The Complete Interview Playbook
When Redis comes up in a system design interview, walk through this mental checklist:
1. Is this data hot (frequently accessed)?
└── No → Use a database directly
└── Yes ↓
2. Can I tolerate losing this data?
└── No → Redis as cache (cache-aside), DB is source of truth
└── Yes → Redis as primary store (sessions, counters, queues)
3. Which data structure fits?
└── Lookup by key → String or Hash
└── Ranking/scoring → Sorted Set
└── Uniqueness → Set or HyperLogLog
└── Queue/stream → List, Stream, or Pub/Sub
└── Boolean matrix → Bitmap
4. How much memory?
└── Back-of-envelope calculation
└── Add 30-50% for overhead
5. Durability needs?
└── Cache (ephemeral) → No persistence, or RDB for warm restart
└── Sessions → AOF everysec
└── Primary store → Hybrid (RDB + AOF), consider alternatives
6. Availability needs?
└── Can't afford downtime → Sentinel (3+ nodes)

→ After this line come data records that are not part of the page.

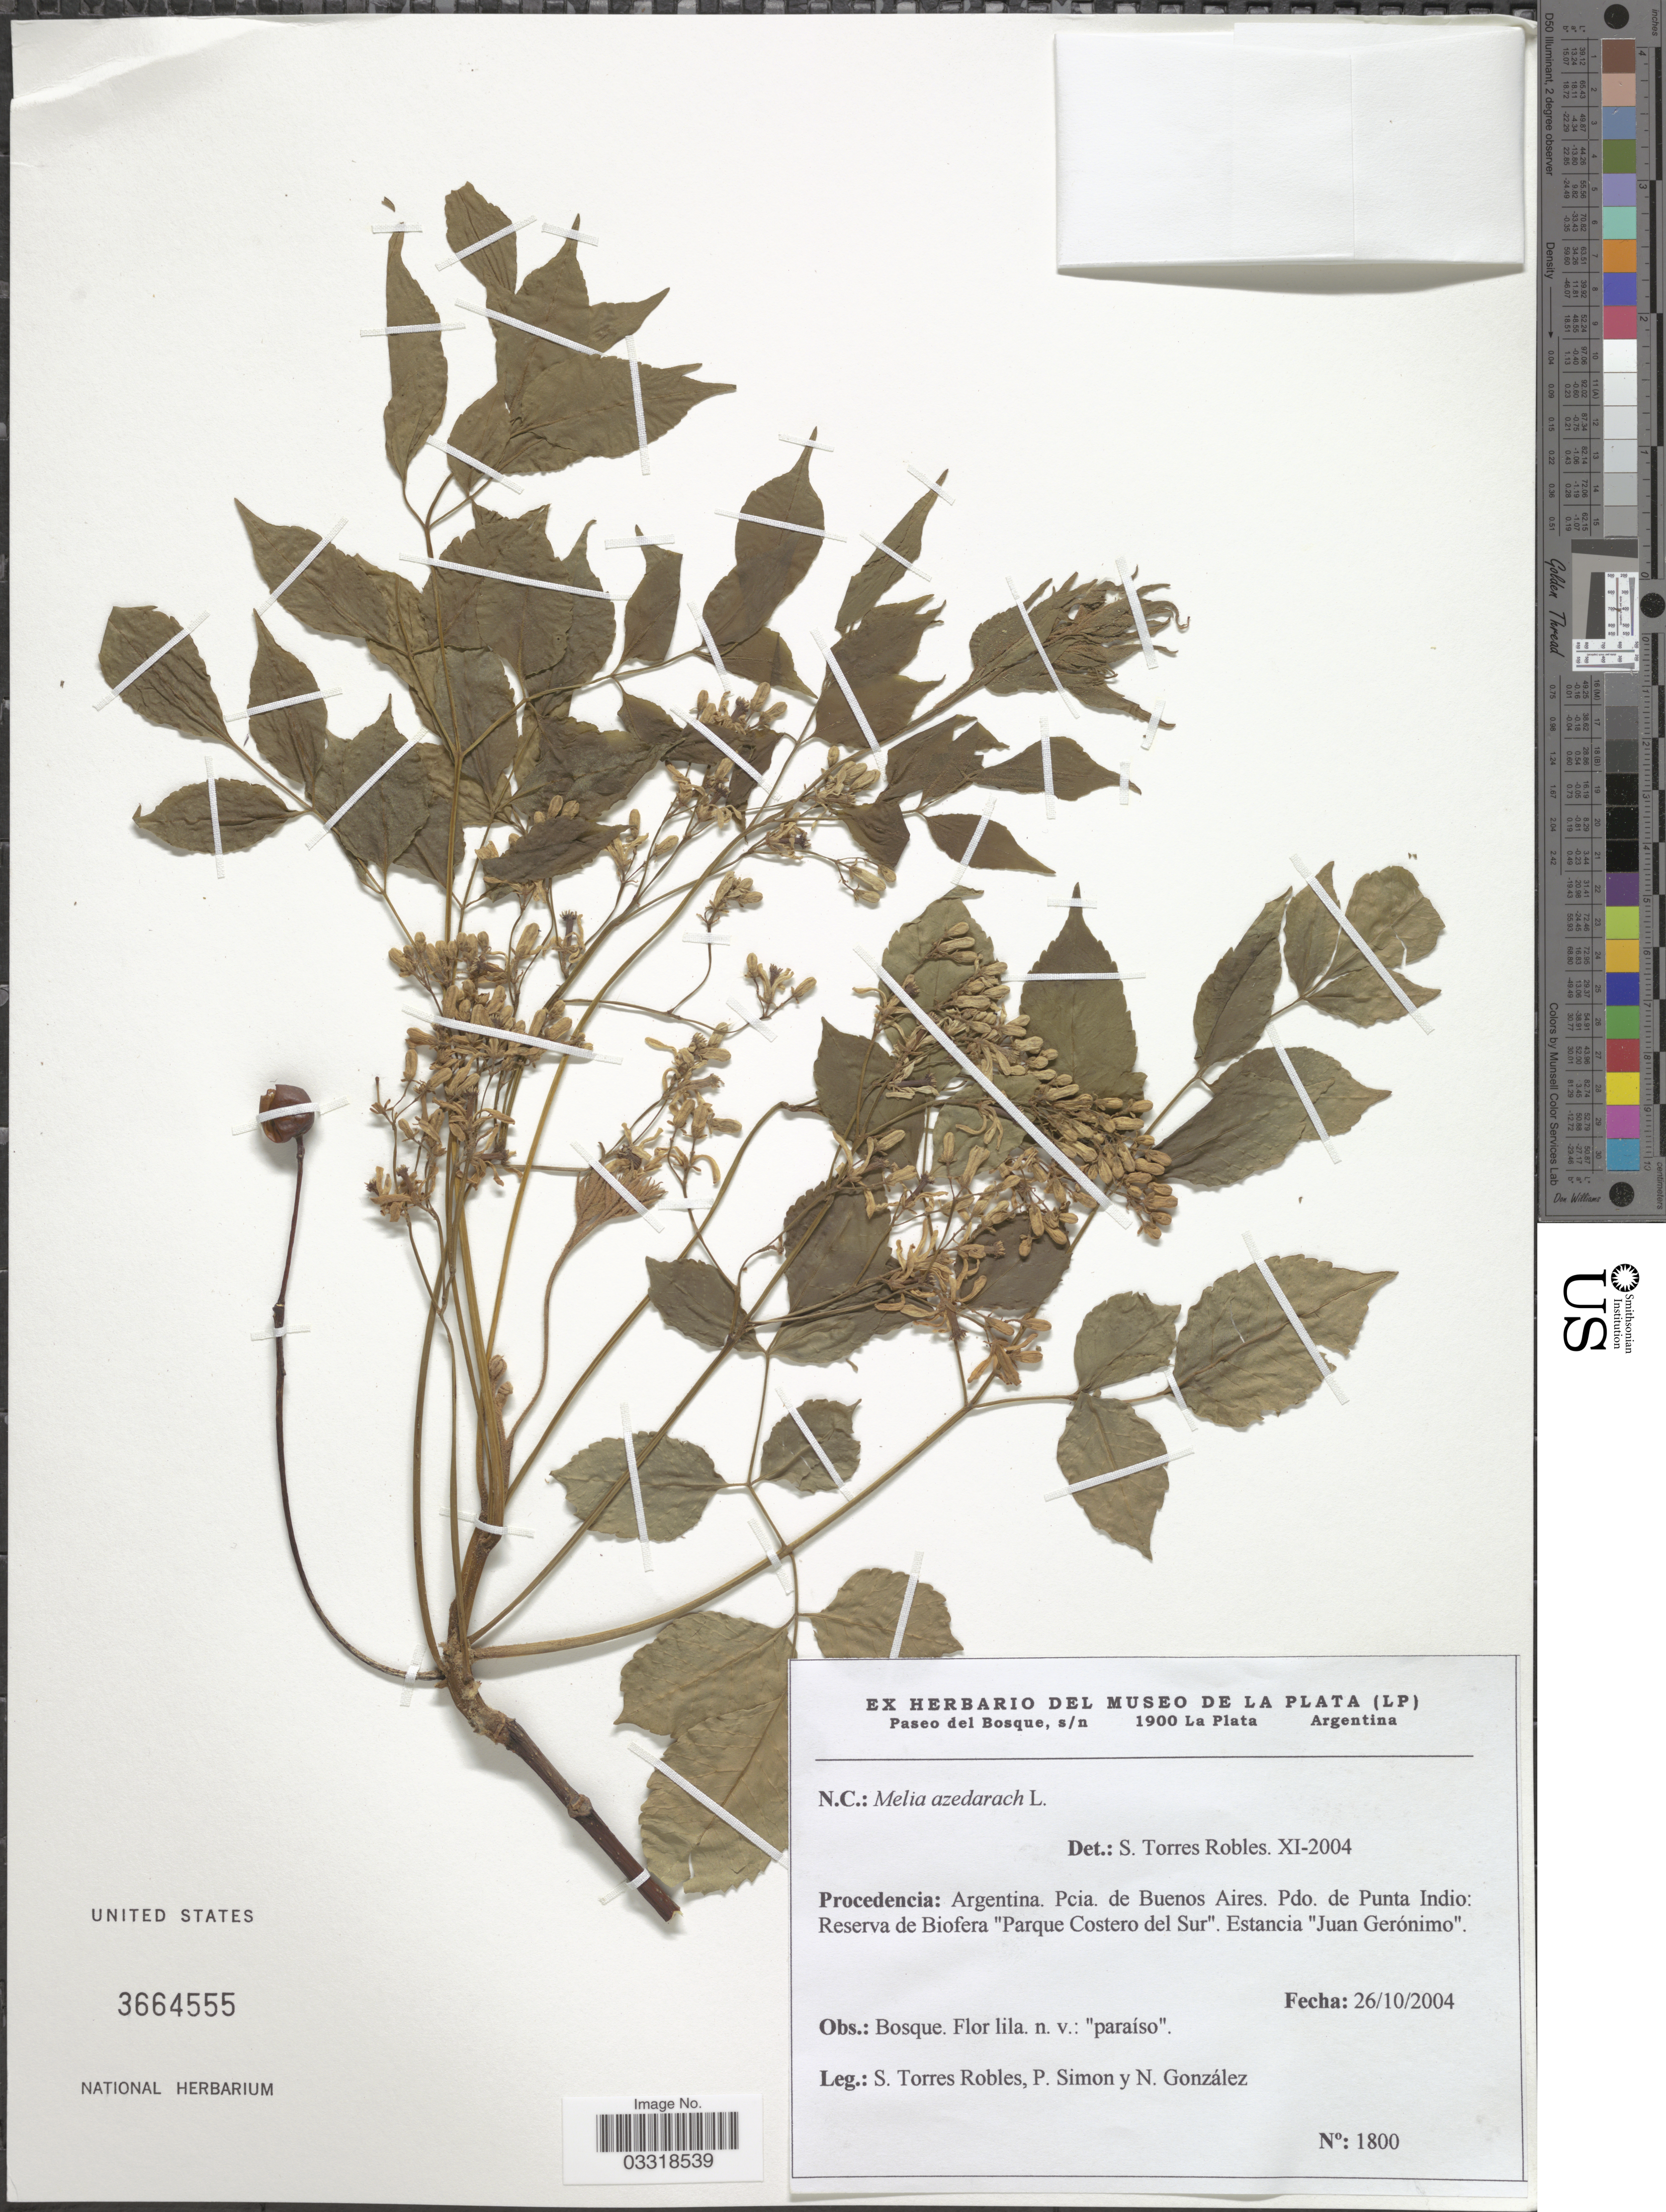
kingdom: Plantae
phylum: Tracheophyta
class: Magnoliopsida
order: Sapindales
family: Meliaceae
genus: Melia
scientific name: Melia azedarach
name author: L.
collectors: S. Torres Robles, P. Simon & N. Gonzalez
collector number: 1800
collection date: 2004-10-26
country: Argentina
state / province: Buenos Aires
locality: Pcia. de Buenos Aires. Pdo. de Punta Indio: Reserva de Biofera "Parque Costero del Sur". Estancia "Juan Gerónimo".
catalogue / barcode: US 3664555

└── Data doesn't fit one node → Cluster (6+ nodes)
7. Eviction policy?
└── General cache → allkeys-lru
└── Popularity matters → allkeys-lfu
└── Mix of cache + persistent → volatile-lru with TTLs
Key Takeaways
| Pattern | Redis Command | Watch Out For |
|---|---|---|
| Distributed lock | SET key val NX EX 30 | Release with Lua (check ownership). Single-node lock is fine for most cases. |
| Rate limiter (sliding) | ZADD + ZREMRANGEBYSCORE + ZCARD | Memory grows with window size. Use fixed window (INCR) for simpler cases. |
| Session store | SET EX + GET | Set TTLs. Don't store secrets in the value. |
| Cache-aside | GET → miss → DB → SET EX | Invalidate on write, don't update. Watch for stampedes. |
| Pub/Sub | PUBLISH + SUBSCRIBE | No persistence. Messages lost if nobody listens. Use Streams instead for durability. |
| Leaderboard | ZADD + ZREVRANK | Single sorted set can't span cluster nodes. Keep it on one node if possible. |
| Distributed counter | INCR | Shard the counter if write throughput exceeds single-node limits. |
| Eviction | maxmemory-policy | allkeys-lru for most caches. volatile-* does nothing without TTLs. |
| Memory sizing | Back-of-envelope | ~150 bytes overhead per key. Add 30-50% for fragmentation. |
Interview Tip
Don't just name the pattern — explain the failure mode. "I'd use a distributed lock with SET NX EX, and to prevent stale locks I'd include a UUID in the value and release with a Lua script that checks ownership." That one sentence shows you understand atomic operations, lock leases, and the release race condition. Three concepts in one breath.